Tuesday, March 14, 2006

H2H Avian Flu…Who Knew?

H2H Avian Flu…Who Knew?

‘H2H’ may soon join our lexicon much in the way ‘Y2K’ did at the turn of our last global crisis. If H2H is new to you, it is shorthand for ‘Human to Human’, as in Human to Human transmission of the bird flu. The term H2H is spreading just like the bird flu. In February, the term was searched on Yahoo 471 times; bloggers enter H2H into Technorati’s search engine about eight times a day.

H2H is important because it represents the next big step in the evolution of the H5N1 virus. The question is, when will H5N1 go H2H? The answer is, it already has! With all the hype surrounding bird flu, why don’t more people know about this development? Why aren’t the CDC and WHO telling us?

It turns out that they are, in a muted way. Here’s the alert level posted on WHO’s site:


Note we are in phase 3, “No, or LIMITED H2H transmission”.

From the CDC:

“While H5N1 does not usually infect people, human cases of H5N1 infection associated with these outbreaks have been reported Most of these cases have occurred from direct or close contact with infected poultry or contaminated surfaces; however, a few rare cases of human-to-human spread of H5N1 virus have occurred, though transmission has not continued beyond one person.”


In reality, the medical world has known about H5N1 H2H for awhile. One of medicine’s most prestigious periodicals, The New England Journal of Medicine, featured this study in January of 2005:

Results: The index patient became ill three to four days after her last exposure to dying household chickens. Her mother came from a distant city to care for her in the hospital, had no recognized exposure to poultry, and died from pneumonia after providing 16 to 18 hours of unprotected nursing care. The aunt also provided unprotected nursing care; No additional chains of transmission were identified....
Conclusions: Disease in the mother and aunt probably resulted from person-to-person transmission of this lethal avian influenzavirus during unprotected exposure to the critically ill index patient."

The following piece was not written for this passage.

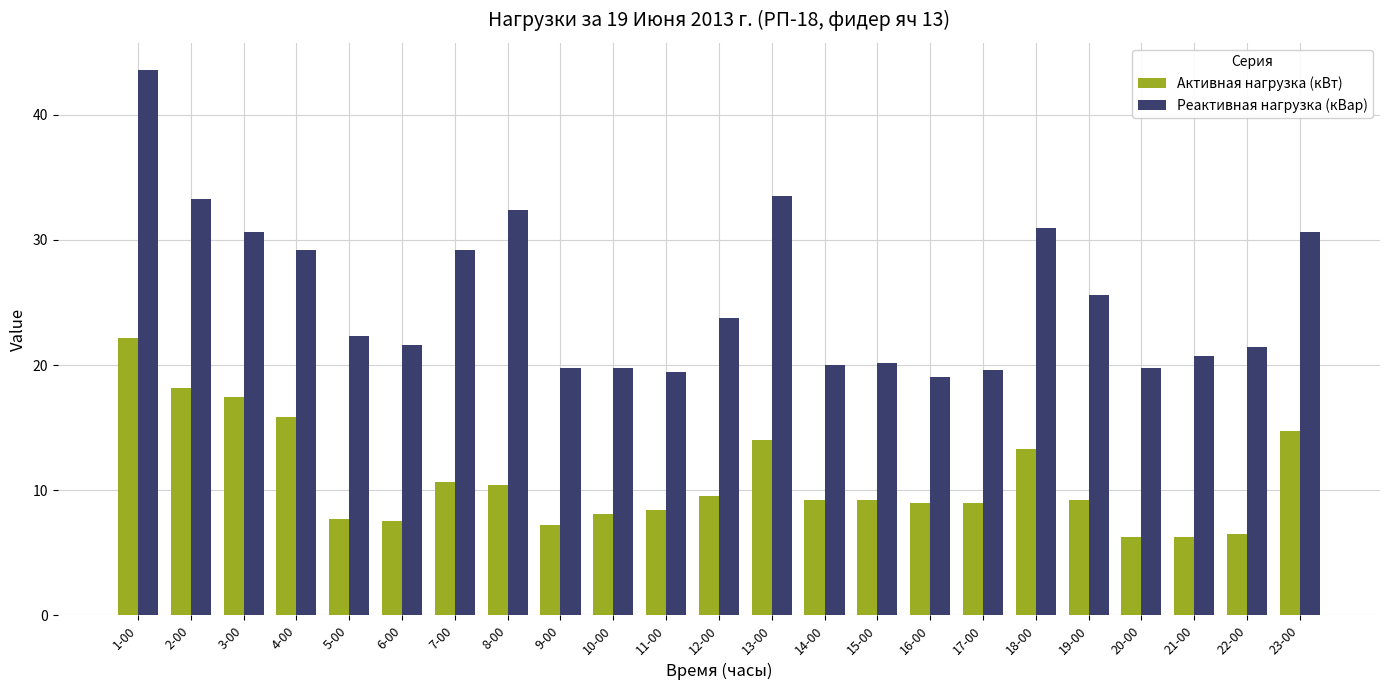

List the series in order of their overall mean, highest first.

Реактивная нагрузка (кВар), Активная нагрузка (кВт)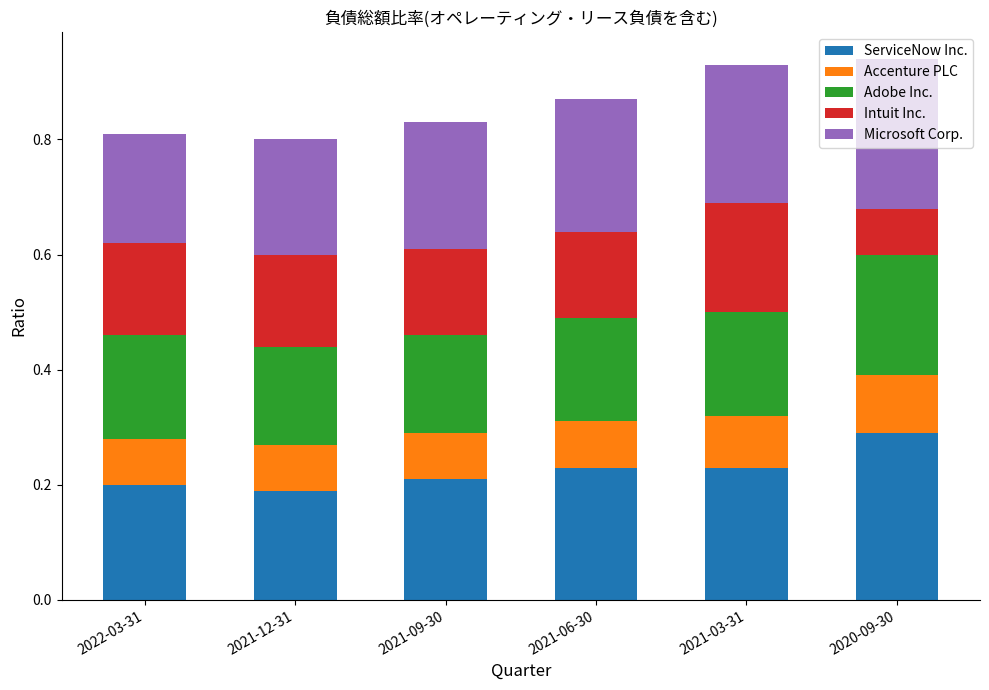

The ServiceNow Inc. series shows 0.1 at 2021-06-30. True or false?

False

Why aren’t we panicking? The rare cases of documented H2H for H5N1 prove that the chain of transmission is very short. It appears that the virus does not efficiently transfer between humans, leading to the rare H2H infections. As the virus changes, it could acquire the ability to spread easily between humans—or it may not. The only safe prediction is that this virus will change and that the best thing for us to do is to support the researchers who are tracking H5N1.

While there is no cause for panic, there is one fact surrounding H5N1 that is of concern. The most recent great pandemic in 1918 killed upwards of 50 million people worldwide, according to the CDC. Its mortality rate (number of deaths as a percentage of total people who got infected) was under 2.5%.
Today’s H5N1has infected a total of 177 people, killing 98. Its mortality rate is 55%.
Let’s hope that like Y2K, H2H will become a footnote in history, rather than a chapter of global suffering.